Le mauvais type de terroriste : la politique identitaire à la Porte de Brandebourg

Un service commémoratif pour une attaque meurtrière à la voiture-bélier à Berlin révèle les priorités grotesques du milieu culturel de la ville.

The Wrong Kind of Terrorist: Identity Politics at the Brandenburg Gate

Lorsque la réalité refuse de se conformer à un récit académique préféré, la dissonance cognitive qui en résulte est tout un spectacle. Le récent service commémoratif à la Porte de Brandebourg, tenu pour les victimes de l'attaque meurtrière à la voiture-bélier lors du Christopher Street Day de Berlin, a offert précisément un tel tableau. Au lieu d'une réflexion solennelle sur la perte de vies humaines, la scène fut accaparée par les angoisses particulières de la politique identitaire moderne. Une chanteuse locale, identifiée comme l'artiste berlinoise Nyya, s'est avancée au microphone pour partager sa préoccupation la plus pressante concernant l'effusion de sang. Son choc principal, expliqua-t-elle à la foule, était son espoir immédiat que l'auteur n'était pas d'origine migrante, mais plutôt un individu blanc et chrétien.

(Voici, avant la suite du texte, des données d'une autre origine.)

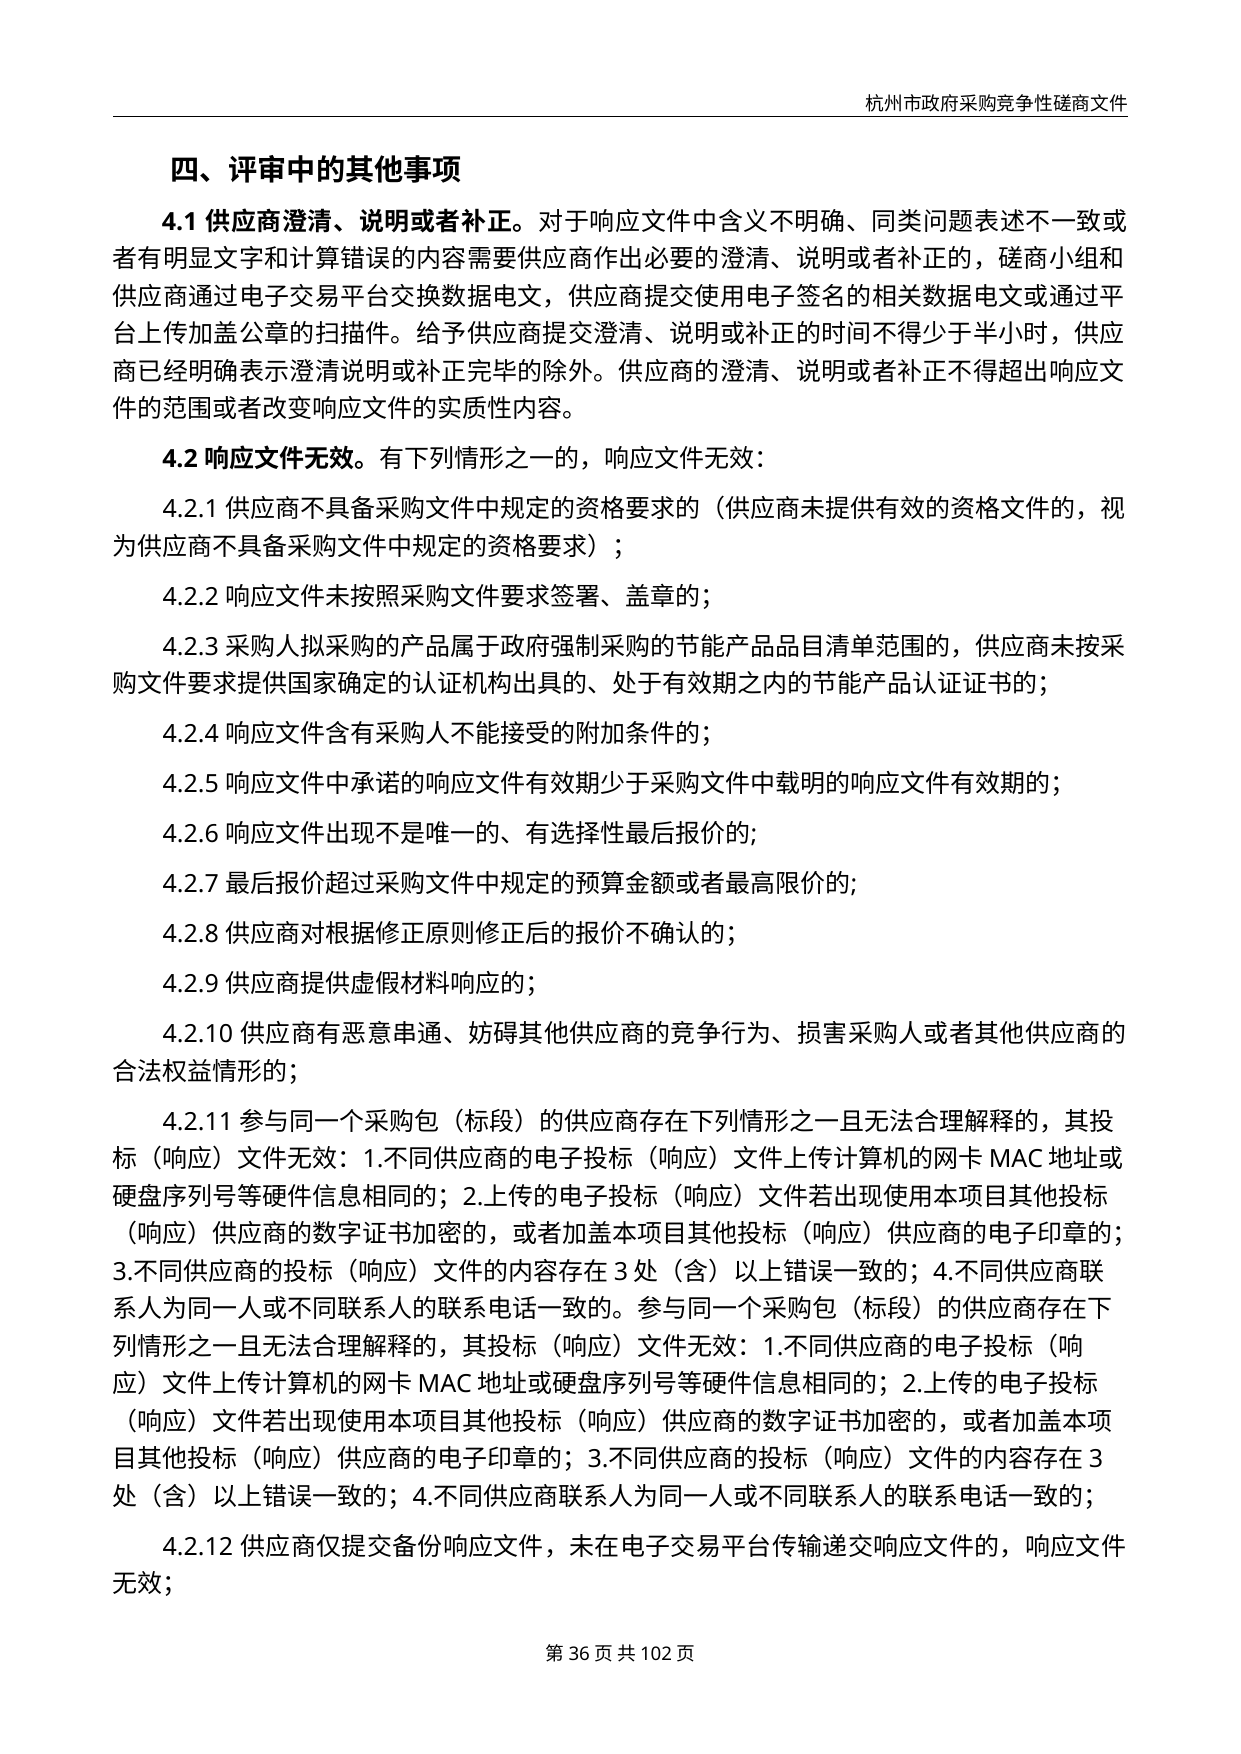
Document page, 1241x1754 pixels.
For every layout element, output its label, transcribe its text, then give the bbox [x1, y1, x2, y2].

text 4.2.3 采购人拟采购的产品属于政府强制采购的节能产品品目清单范围的，供应商未按采购文件要求提供国家确定的认证机构出具的、处于有效期之内的节能产品认证证书的； [112, 625, 1128, 700]
text 4.1 供应商澄清、说明或者补正。对于响应文件中含义不明确、同类问题表述不一致或者有明显文字和计算错误的内容需要供应商作出必要的澄清、说明或者补正的，磋商小组和供应商通过电子交易平台交换数据电文，供应商提交使用电子签名的相关数据电文或通过平台上传加盖公章的扫描件。给予供应商提交澄清、说明或补正的时间不得少于半小时，供应商已经明确表示澄清说明或补正完毕的除外。供应商的澄清、说明或者补正不得超出响应文件的范围或者改变响应文件的实质性内容。 [112, 200, 1128, 425]
text 4.2.9 供应商提供虚假材料响应的； [112, 962, 1128, 1000]
text 4.2.2 响应文件未按照采购文件要求签署、盖章的； [112, 575, 1128, 612]
text 4.2.7 最后报价超过采购文件中规定的预算金额或者最高限价的; [112, 862, 1128, 900]
text 4.2.11 参与同一个采购包（标段）的供应商存在下列情形之一且无法合理解释的，其投标（响应）文件无效：1.不同供应商的电子投标（响应）文件上传计算机的网卡MAC地址或硬盘序列号等硬件信息相同的；2.上传的电子投标（响应）文件若出现使用本项目其他投标（响应）供应商的数字证书加密的，或者加盖本项目其他投标（响应）供应商的电子印章的；3.不同供应商的投标（响应）文件的内容存在3处（含）以上错误一致的；4.不同供应商联系人为同一人或不同联系人的联系电话一致的。参与同一个采购包（标段）的供应商存在下列情形之一且无法合理解释的，其投标（响应）文件无效：1.不同供应商的电子投标（响应）文件上传计算机的网卡MAC地址或硬盘序列号等硬件信息相同的；2.上传的电子投标（响应）文件若出现使用本项目其他投标（响应）供应商的数字证书加密的，或者加盖本项目其他投标（响应）供应商的电子印章的；3.不同供应商的投标（响应）文件的内容存在3处（含）以上错误一致的；4.不同供应商联系人为同一人或不同联系人的联系电话一致的； [112, 1100, 1128, 1512]
text 4.2.12 供应商仅提交备份响应文件，未在电子交易平台传输递交响应文件的，响应文件无效； [112, 1525, 1128, 1600]
text 4.2.5 响应文件中承诺的响应文件有效期少于采购文件中载明的响应文件有效期的； [112, 762, 1128, 800]
text 4.2.8 供应商对根据修正原则修正后的报价不确认的； [112, 912, 1128, 950]
text 4.2 响应文件无效。有下列情形之一的，响应文件无效： [162, 437, 1128, 475]
text 4.2.1 供应商不具备采购文件中规定的资格要求的（供应商未提供有效的资格文件的，视为供应商不具备采购文件中规定的资格要求）； [112, 487, 1128, 562]
text 4.2.4 响应文件含有采购人不能接受的附加条件的； [112, 712, 1128, 750]
text 四、评审中的其他事项 [112, 150, 1128, 187]
text 4.2.6 响应文件出现不是唯一的、有选择性最后报价的; [112, 812, 1128, 850]
text 4.2.10 供应商有恶意串通、妨碍其他供应商的竞争行为、损害采购人或者其他供应商的合法权益情形的； [112, 1012, 1128, 1087]
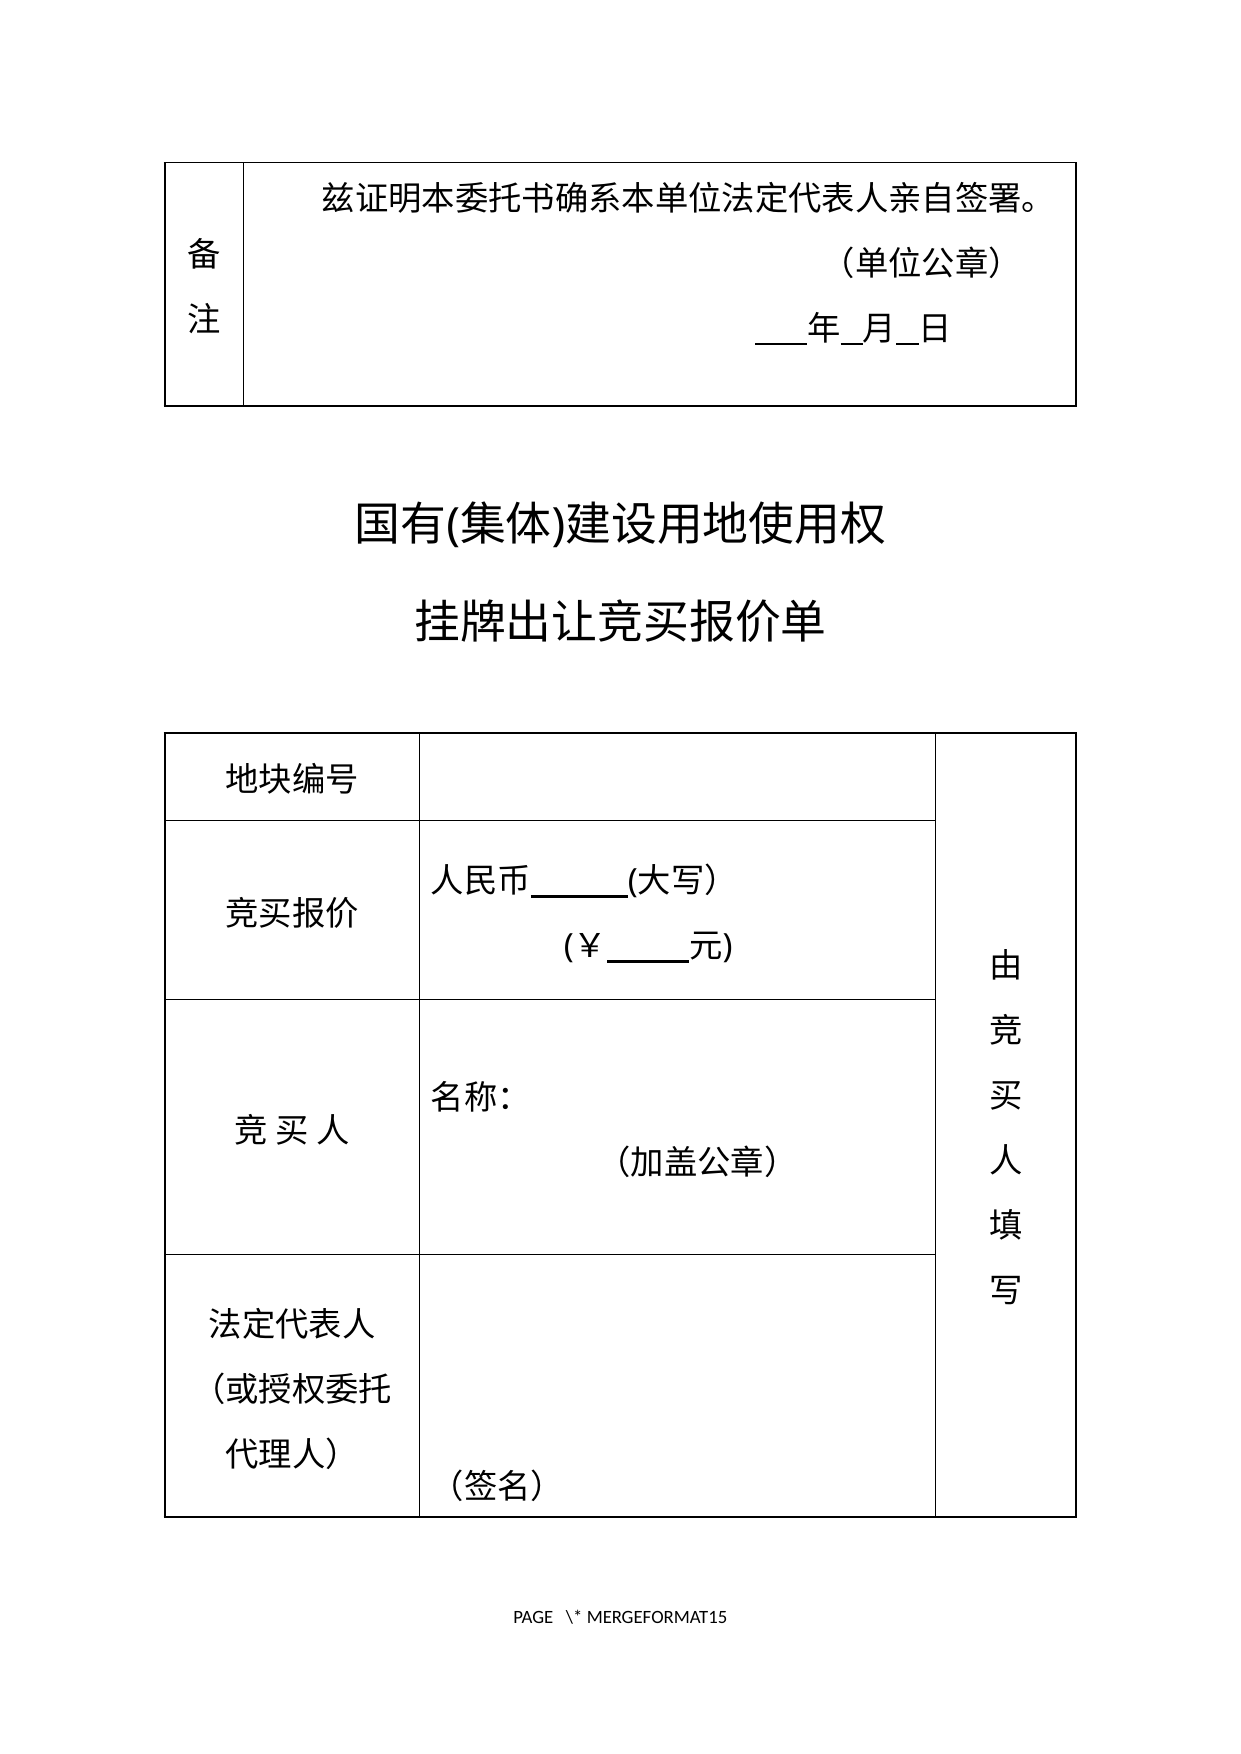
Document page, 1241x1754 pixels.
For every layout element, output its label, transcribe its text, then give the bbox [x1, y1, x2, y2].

text 挂牌出让竞买报价单 [187, 570, 1053, 667]
table_header 由 竞 买 人 填 写 [936, 734, 1075, 1516]
table_cell 竞 买 人 [166, 1000, 419, 1254]
table_cell 备 注 [166, 163, 243, 405]
table_cell 兹证明本委托书确系本单位法定代表人亲自签署。 （单位公章） 年 月 日 [244, 163, 1075, 405]
text 国有(集体)建设用地使用权 [187, 472, 1053, 570]
table_cell 名称： （加盖公章） [420, 1000, 935, 1254]
table_header 地块编号 [166, 734, 419, 820]
table_cell （签名） [420, 1255, 935, 1516]
table_cell 竞买报价 [166, 821, 419, 999]
table_cell 人民币 (大写） (￥ 元) [420, 821, 935, 999]
table_cell 法定代表人 （或授权委托代理人） [166, 1255, 419, 1516]
table_header [420, 734, 935, 820]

L'artiste a ouvertement déploré que son souhait ne se soit pas réalisé. Elle a ensuite basculé sans effort vers le concept d'intersectionnalité, suggérant que les groupes marginalisés pourraient au moins s'unir lorsque la réalité devient incommode. En arrière-plan, on pouvait entendre des participants rire et murmurer leur approbation. C'est un instantané saisissant d'un milieu culturel totalement déconnecté du danger physique qui couve dans ses propres rues. Une femme venait de perdre la vie à cause d'une camionnette blanche louée, et de nombreuses autres étaient hospitalisées, pourtant la tragédie était traitée à travers le prisme d'un sociologue déçu.

Les faits sinistres du week-end contrastent fortement avec ces réflexions théoriques. L'homme au volant était Abdul Ballout, un terroriste islamiste et citoyen allemand d'origine libanaise. Il a délibérément foncé dans la foule de la parade de la fierté, transformant une célébration en scène de carnage. Toutes les victimes survivantes ont depuis été déclarées hors de danger. L'Allemagne a passé la majeure partie des deux dernières décennies à cultiver une politique d'immigration qui importe régulièrement de graves risques sécuritaires, et l'érosion de la sécurité publique qui en résulte est désormais impossible à ignorer.

La folie meurtrière de Ballout a pris fin violemment le soir suivant. Une force d'intervention spéciale a retrouvé l'assaillant sur un terrain de jardin dans le quartier de Spandau, une propriété qui appartiendrait à son père. Lorsque la police est intervenue, Ballout a ouvert le feu sur les officiers. L'unité tactique a riposté, le tuant sur le coup. L'establishment politique s'est rapidement empressé de saluer la résolution. La sénatrice de l'Intérieur de Berlin, Iris Spranger, a exprimé sa gratitude aux autorités de sécurité, soulignant que la localisation rapide de l'assaillant était une réalisation significative.

Cette action policière rapide fait peu pour masquer le dysfonctionnement plus large. La capitale allemande est de plus en plus dangereuse, aux prises avec les conséquences silencieuses mais constantes des changements démographiques incontrôlés. Lorsque des citoyens sont assassinés et que la réaction immédiate de l'élite culturelle est un soupir public de déception quant à l'origine ethnique du tueur, une société a perdu sa boussole morale. Le désir de maintenir une vision idéologique immaculée a apparemment supplanté l'empathie humaine fondamentale.